The brigade was formed June 24, 1941, in accordance with the mobilization plan in the city of Tula on the basis of the 11th Division of the NKVD troops to protect the defense plants in Tula and Tambov regions. The formation made Commander of the brigade Colonel Safiullin G.B. and Military Commissar of the brigade Battalion Commissar Vlasenko I.A.
After a secondment Colonel Safiullin G.B. to the Acting army, 2 July Colonel Melnikov A.K. was appointed the brigade commander.

==Subordinate units ==

In July 1941 the division included:
- 180th Rifle Regiment stationed in Stalinogorsk, now the town Novomoskovsk, Tula Region
- 114th separate Rifle Battalion, which in August was deployed into the 156th Infantry Regiment, housed in Tula and was a guard of the Tula Arms Plant
- 76th separate Rifle Battalion stationed in the town Kotovsk, Tambov Region
- 115th separate Rifle Battalion stationed in the town Aleksin, Tula Region

==A fighting way==

Due to the deep advancement of Guderian's 2nd Panzer Army, which began September 30, 1941, there was a real threat of capture of Tula. 69 Brigade was given to the 50th Army and participated in the defense of Tula, first as part of the Bryansk Front, and then the Western Front.

In the early days of the Tula defensive operation, 20 October – 2 November, Guderian's tanks and Panzer-Grenadier-Division Großdeutschland made continuous attacks in an attempt to capture Tula immediately. At this time, the city was protected by the parts of the 69th Brigade, which together with Tula Working Regiment, 732nd Anti-aircraft Artillery Regiment and some other force (formed from the dispersed after the retreat) were able to keep the defense until reinforcements. The main role in the reflection of the first German strike played the 156th Rifle Regiment, which battled on the southern outskirts of Tula, 115-th separate Rifle Battalion, which covered the retreat parts of the 49th Army to a new line of defense in the direction of Aleksin and the 180th Rifle Regiment, who defended Stalinogorsk.

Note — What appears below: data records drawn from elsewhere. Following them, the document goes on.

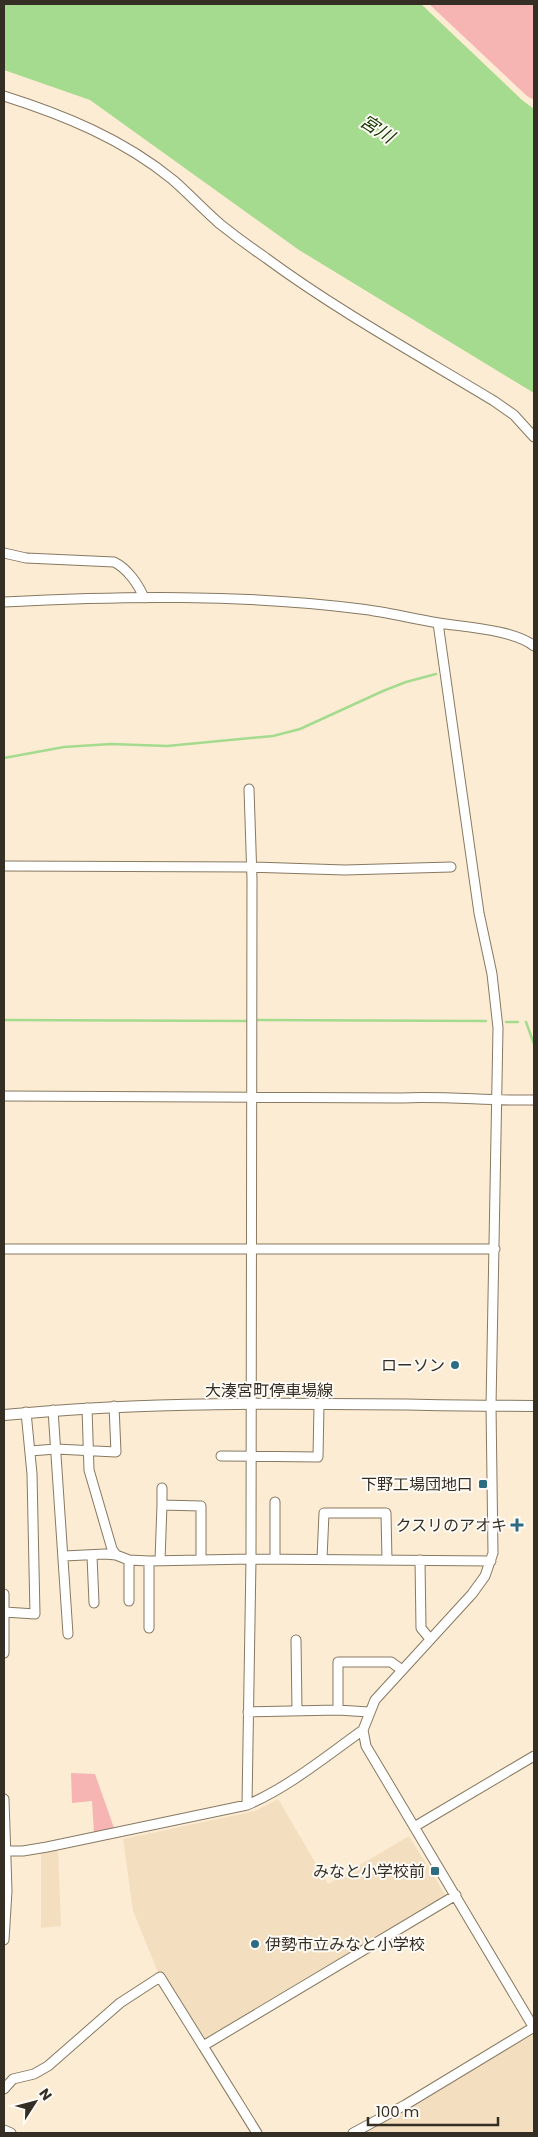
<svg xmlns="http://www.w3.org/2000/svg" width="538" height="2137" font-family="Poppins,'Noto Sans JP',sans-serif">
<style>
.built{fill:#f3dfbf}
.green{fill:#f6b5b2}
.water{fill:#a5db8e}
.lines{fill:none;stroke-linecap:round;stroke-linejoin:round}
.stream{stroke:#a5db8e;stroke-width:2.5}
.minor-casing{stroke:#877962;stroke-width:11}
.major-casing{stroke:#877962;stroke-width:12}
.minor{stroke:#fff;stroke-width:9}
.major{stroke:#fff;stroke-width:10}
.poi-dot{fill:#2d6c81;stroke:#fefbf6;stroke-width:2}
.labels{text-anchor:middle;stroke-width:4;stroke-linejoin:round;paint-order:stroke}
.poi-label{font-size:16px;fill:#342e24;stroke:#fefbf6;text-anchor:end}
.street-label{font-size:16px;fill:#342e24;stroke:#fefbf6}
.water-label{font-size:18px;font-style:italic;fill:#163802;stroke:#fefbf6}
</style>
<rect width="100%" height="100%" fill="#fcecd3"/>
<path class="built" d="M278,1799L328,1884L409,1836L446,1896L299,1982L203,2046L160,1977L133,1911L123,1839L255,1811Z
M58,1848L61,1926L41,1928V1849Z
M534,2034V2133H363Z"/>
<path class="green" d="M429,4H534V100L527,96Z
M71,1773L95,1774L114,1828L94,1833L92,1801L72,1803Z"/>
<path class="water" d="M4,4H421L522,100L534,109V393L299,250L90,100L4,70Z"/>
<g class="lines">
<path class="stream" d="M4,758L64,747L111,744L167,746L273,736L300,729L383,691L406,682L436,674
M4,1020L249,1021
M255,1020L486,1021
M506,1022H518
M526,1022L534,1044"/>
<g class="minor-casing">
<path id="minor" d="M4,96C64,115 123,139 173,180C189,194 204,210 220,224C235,236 250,247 266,258C338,311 418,355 494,401L514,415L534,437
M4,553L26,558L114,562C127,568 139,585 144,598
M4,602C122,596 243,594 361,609C387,612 413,619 439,623C464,627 515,630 534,646
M438,623L479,913L492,974L498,1028L491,1406L493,1553L485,1576L472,1594L375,1700L363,1730L366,1746L534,2028
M4,866L250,867L345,870L451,867
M4,1096L401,1098C446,1096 490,1101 534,1100
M4,1249H495
M87,1408L89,1470L112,1549L116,1555
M53,1410L68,1634
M30,1451L56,1449L116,1452L114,1406
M221,1456L318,1457L319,1405
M162,1488V1505
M275,1502V1559
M64,1556L105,1554L116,1555L129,1560L149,1561L251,1559L491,1561
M92,1556L94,1603
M322,1559L324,1513H386L387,1560
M160,1560L162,1505L201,1506V1560
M420,1560L421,1628L430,1639
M4,1594V1653
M129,1601V1560
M5,1612L35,1614L32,1474L26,1412
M149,1628V1561
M296,1640L297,1711
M338,1710V1662H391L402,1670
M248,1712L338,1710L369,1712
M4,1799L7,1891L4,1940
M247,1805L251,1559L252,879L249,789
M414,1827L534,1756
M4,1851H23L47,1847L247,1805C289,1787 325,1757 363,1730
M203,2046L257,2133
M4,2089L13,2079L34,2074L48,2066L120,2003L160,1977L203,2046L456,1895
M4,2130L11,2133
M353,2133L405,2105L534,2027"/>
</g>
<g class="major-casing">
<path id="major" d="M4,1415C180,1398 358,1405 534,1406"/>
</g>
<use href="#minor" class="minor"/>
<use href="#major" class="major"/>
</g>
<g class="poi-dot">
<circle cx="455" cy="1365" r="5"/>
<rect x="478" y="1479" width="10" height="10" rx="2.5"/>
<path d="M514.5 1517.5h5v5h5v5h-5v5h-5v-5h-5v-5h5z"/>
<rect x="430" y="1866" width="10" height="10" rx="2.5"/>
<circle cx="255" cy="1944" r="5"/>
</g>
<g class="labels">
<g class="poi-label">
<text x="445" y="1371">ローソン</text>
<text x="473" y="1490">下野工場団地口</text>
<text x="507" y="1531">クスリのアオキ</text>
<text x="425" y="1877">みなと小学校前</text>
<text x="265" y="1950" text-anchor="start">伊勢市立みなと小学校</text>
</g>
<g class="street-label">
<text x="269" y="1396">大湊宮町停車場線</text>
</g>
<g class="water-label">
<text transform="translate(377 129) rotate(33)" y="6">宮川</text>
</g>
</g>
<rect width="538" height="2137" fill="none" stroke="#342e24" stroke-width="10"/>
<g transform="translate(35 2102) rotate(54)" stroke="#fefbf6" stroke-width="4" paint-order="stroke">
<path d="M0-4L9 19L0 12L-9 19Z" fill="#342e24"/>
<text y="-8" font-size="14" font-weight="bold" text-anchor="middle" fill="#342e24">N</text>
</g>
<path d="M368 2117v8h130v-8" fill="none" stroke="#342e24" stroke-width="2.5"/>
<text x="376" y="2117" font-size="15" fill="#342e24" stroke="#fefbf6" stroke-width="4" paint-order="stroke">100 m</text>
</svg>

November 10 by the order of the 50th Army Colonel Melnikov A.K. was appointed the Chief of the garrison city of Tula, Battalion Commissar Vlasenko I.A. – the Military Commissar of Tula, the Quartermaster of the 2nd rank Seleznev V.M. - the Commandant of Tula. The militia of city and the squads of workers were subordinated to the 69th Brigade. The Tula defense continued until 6 December 1941, when the Red Army passed to the counteroffensive.

For courage and heroism in the defense of Tula, more than fifty men and officers of the 69th Brigade of the NKVD were awarded orders and medals (by order of the Military Council of the Western Front number 411 of 19 December 1941 ). Colonel Melnikov A.K. and Battalion Commissar Vlasenko I.A. for the skilful organization of the heroic defense of Tula were awarded the Orders of the Red Banner (by the Decree of the Supreme Soviet of the USSR from April 12, 1942).

January 31, 1942, by the orders of the NKVD number 00223 the 69th Brigade was renamed into the 2nd Brigade of the NKVD troops for protection of especial importance industrial facilities. Later, April 15, 1943, the 156th Rifle Regiment was awarded the honorary title of "Tula" (by order of the NKVD USSR No. 0144) and for the achievements during the defense of Tula by the Decree of the Supreme Soviet of the USSR from April 12, 1943, the regiment was awarded the Order of the Red Banner.

=== Commanders ===
- The Division commander, Colonel Gorishnii V.A.
- The military commissar of Division,
 Senior Battalion Commissar Vlasenko I.A.